## Task requirements
Reproduce everything in the listing below, from its very first line down to the line containing "PLA Magic Silk, to", with that line included.

## Data extract
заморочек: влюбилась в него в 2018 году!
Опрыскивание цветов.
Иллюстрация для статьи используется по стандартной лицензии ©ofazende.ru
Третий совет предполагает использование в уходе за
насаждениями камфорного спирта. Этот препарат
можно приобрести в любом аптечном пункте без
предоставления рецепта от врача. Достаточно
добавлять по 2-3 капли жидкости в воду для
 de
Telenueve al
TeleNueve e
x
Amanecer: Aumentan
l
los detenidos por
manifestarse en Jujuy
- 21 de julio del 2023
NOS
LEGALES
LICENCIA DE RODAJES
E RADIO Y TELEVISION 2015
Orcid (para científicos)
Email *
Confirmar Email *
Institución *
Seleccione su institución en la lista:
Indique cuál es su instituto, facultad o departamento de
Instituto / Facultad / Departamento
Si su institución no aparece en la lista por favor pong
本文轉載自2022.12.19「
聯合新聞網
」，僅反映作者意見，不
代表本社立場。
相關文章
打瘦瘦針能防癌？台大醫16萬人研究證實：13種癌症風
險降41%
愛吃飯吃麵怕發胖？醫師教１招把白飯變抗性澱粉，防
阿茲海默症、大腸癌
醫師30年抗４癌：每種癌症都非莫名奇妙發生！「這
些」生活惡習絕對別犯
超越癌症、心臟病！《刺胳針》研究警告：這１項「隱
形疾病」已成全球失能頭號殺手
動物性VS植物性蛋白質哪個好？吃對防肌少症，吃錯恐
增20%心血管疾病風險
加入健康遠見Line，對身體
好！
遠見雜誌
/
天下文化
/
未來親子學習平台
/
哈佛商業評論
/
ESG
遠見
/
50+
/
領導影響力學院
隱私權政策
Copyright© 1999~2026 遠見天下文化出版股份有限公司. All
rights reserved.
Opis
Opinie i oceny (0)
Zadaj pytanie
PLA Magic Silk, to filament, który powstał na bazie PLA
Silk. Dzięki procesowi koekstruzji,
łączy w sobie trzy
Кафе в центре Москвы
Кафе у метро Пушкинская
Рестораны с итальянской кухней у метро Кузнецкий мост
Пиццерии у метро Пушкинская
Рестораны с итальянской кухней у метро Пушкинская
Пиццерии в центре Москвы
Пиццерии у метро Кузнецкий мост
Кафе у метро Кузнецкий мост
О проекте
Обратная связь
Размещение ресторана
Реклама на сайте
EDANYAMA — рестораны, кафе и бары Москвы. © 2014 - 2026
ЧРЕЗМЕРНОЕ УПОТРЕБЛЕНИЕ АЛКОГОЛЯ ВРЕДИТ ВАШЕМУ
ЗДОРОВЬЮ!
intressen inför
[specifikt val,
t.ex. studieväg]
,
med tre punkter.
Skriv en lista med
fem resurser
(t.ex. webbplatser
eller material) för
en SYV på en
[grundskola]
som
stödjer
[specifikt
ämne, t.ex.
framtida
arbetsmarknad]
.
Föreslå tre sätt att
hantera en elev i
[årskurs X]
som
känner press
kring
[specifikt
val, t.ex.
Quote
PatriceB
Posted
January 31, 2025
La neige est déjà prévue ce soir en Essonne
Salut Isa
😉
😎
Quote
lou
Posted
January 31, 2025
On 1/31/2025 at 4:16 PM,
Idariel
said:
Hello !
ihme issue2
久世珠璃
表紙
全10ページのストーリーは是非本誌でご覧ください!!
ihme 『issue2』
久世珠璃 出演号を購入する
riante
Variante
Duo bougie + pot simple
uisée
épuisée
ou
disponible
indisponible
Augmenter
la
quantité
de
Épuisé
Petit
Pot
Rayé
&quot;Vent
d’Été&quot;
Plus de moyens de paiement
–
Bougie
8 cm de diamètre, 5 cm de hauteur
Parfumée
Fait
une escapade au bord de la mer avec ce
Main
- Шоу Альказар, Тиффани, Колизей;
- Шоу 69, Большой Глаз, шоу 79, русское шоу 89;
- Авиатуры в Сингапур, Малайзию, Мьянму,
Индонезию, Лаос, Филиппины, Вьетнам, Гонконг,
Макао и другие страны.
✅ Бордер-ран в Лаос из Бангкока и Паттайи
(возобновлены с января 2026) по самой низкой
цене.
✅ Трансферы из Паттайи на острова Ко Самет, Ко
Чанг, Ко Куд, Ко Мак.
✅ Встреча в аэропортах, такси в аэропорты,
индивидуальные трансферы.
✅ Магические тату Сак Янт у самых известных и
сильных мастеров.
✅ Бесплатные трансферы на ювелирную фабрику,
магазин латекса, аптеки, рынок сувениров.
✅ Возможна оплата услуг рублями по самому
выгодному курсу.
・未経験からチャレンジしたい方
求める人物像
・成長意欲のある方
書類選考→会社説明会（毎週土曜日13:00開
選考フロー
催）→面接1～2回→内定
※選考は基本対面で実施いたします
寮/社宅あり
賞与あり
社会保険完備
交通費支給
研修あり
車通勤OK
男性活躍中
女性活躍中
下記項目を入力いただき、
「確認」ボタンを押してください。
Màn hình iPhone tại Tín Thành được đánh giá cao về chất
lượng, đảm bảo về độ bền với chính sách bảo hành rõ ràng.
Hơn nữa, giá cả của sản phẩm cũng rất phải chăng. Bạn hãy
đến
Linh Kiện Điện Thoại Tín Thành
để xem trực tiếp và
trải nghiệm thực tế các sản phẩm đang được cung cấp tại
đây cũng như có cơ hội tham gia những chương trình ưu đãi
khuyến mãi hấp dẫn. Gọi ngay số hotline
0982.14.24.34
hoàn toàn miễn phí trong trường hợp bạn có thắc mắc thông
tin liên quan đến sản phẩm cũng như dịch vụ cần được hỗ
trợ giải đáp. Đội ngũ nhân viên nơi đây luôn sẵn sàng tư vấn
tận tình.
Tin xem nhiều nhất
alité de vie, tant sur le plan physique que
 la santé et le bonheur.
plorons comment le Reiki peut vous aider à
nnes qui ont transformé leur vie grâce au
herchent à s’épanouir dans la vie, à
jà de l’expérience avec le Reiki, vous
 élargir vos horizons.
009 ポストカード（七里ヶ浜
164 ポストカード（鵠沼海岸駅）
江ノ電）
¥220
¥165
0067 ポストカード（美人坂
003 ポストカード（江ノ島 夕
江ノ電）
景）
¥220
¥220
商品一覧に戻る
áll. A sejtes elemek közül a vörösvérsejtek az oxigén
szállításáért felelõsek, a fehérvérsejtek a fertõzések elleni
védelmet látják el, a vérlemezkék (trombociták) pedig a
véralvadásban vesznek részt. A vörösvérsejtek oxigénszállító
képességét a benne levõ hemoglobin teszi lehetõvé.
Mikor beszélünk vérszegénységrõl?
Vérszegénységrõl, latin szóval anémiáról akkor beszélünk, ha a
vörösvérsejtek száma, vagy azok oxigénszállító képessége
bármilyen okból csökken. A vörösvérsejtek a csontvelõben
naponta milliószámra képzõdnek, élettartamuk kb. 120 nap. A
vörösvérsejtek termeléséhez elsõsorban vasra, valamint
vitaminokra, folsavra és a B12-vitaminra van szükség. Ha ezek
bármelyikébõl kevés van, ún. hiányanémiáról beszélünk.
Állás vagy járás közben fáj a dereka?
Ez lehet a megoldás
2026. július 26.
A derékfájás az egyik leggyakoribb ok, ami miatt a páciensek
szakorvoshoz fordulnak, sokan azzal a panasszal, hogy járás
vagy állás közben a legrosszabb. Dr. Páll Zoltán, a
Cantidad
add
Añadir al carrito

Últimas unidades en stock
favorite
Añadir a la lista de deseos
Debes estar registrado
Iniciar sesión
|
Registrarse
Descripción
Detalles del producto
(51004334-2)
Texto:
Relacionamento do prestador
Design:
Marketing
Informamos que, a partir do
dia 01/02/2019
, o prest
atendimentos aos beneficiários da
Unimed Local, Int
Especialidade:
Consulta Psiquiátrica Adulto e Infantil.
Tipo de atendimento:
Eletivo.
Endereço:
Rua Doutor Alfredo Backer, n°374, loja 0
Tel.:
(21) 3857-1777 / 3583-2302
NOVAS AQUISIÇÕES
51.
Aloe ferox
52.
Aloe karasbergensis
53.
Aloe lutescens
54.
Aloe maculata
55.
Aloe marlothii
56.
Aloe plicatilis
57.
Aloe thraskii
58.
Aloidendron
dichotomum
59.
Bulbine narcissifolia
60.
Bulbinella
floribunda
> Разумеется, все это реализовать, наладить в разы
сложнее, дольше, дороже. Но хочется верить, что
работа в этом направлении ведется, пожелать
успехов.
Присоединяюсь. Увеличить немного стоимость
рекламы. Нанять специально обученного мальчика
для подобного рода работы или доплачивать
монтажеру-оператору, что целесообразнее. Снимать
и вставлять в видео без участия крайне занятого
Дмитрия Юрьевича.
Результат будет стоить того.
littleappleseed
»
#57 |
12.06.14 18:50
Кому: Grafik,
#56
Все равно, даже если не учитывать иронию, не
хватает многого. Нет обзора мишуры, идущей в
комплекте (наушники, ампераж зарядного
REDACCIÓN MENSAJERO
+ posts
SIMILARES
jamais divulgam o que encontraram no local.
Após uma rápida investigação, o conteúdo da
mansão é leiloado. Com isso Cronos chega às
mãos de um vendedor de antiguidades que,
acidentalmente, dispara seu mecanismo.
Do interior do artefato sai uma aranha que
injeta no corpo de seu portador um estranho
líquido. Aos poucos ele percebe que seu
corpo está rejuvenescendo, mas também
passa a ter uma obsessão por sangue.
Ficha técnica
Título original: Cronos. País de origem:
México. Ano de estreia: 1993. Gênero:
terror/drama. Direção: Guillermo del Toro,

## Output of the task
заморочек: влюбилась в него в 2018 году!
Опрыскивание цветов.
Иллюстрация для статьи используется по стандартной лицензии ©ofazende.ru
Третий совет предполагает использование в уходе за
насаждениями камфорного спирта. Этот препарат
можно приобрести в любом аптечном пункте без
предоставления рецепта от врача. Достаточно
добавлять по 2-3 капли жидкости в воду для
 de
Telenueve al
TeleNueve e
x
Amanecer: Aumentan
l
los detenidos por
manifestarse en Jujuy
- 21 de julio del 2023
NOS
LEGALES
LICENCIA DE RODAJES
E RADIO Y TELEVISION 2015
Orcid (para científicos)
Email *
Confirmar Email *
Institución *
Seleccione su institución en la lista:
Indique cuál es su instituto, facultad o departamento de
Instituto / Facultad / Departamento
Si su institución no aparece en la lista por favor pong
本文轉載自2022.12.19「
聯合新聞網
」，僅反映作者意見，不
代表本社立場。
相關文章
打瘦瘦針能防癌？台大醫16萬人研究證實：13種癌症風
險降41%
愛吃飯吃麵怕發胖？醫師教１招把白飯變抗性澱粉，防
阿茲海默症、大腸癌
醫師30年抗４癌：每種癌症都非莫名奇妙發生！「這
些」生活惡習絕對別犯
超越癌症、心臟病！《刺胳針》研究警告：這１項「隱
形疾病」已成全球失能頭號殺手
動物性VS植物性蛋白質哪個好？吃對防肌少症，吃錯恐
增20%心血管疾病風險
加入健康遠見Line，對身體
好！
遠見雜誌
/
天下文化
/
未來親子學習平台
/
哈佛商業評論
/
ESG
遠見
/
50+
/
領導影響力學院
隱私權政策
Copyright© 1999~2026 遠見天下文化出版股份有限公司. All
rights reserved.
Opis
Opinie i oceny (0)
Zadaj pytanie
PLA Magic Silk, to filament, który powstał na bazie PLA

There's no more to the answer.